▶ _Do this_:
Copy every one of the entries below, reproducing each line identically.

--- START ---

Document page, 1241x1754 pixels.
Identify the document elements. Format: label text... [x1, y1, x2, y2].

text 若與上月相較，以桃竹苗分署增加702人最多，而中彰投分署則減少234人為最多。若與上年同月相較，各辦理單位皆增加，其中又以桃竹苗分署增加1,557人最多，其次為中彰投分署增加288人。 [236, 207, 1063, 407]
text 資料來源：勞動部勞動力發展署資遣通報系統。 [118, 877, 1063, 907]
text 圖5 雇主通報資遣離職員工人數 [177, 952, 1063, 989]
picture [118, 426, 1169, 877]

--- END ---

▶ _Response to the exercise_:
Document page, 1241x1754 pixels.
Identify the document elements. Format: label text... [x1, y1, x2, y2].

text 若與上月相較，以桃竹苗分署增加702人最多，而中彰投分署則減少234人為最多。若與上年同月相較，各辦理單位皆增加，其中又以桃竹苗分署增加1,557人最多，其次為中彰投分署增加288人。 [236, 207, 1063, 407]
text 資料來源：勞動部勞動力發展署資遣通報系統。 [118, 877, 1063, 907]
text 圖5 雇主通報資遣離職員工人數 [177, 952, 1063, 989]
picture [118, 426, 1169, 877]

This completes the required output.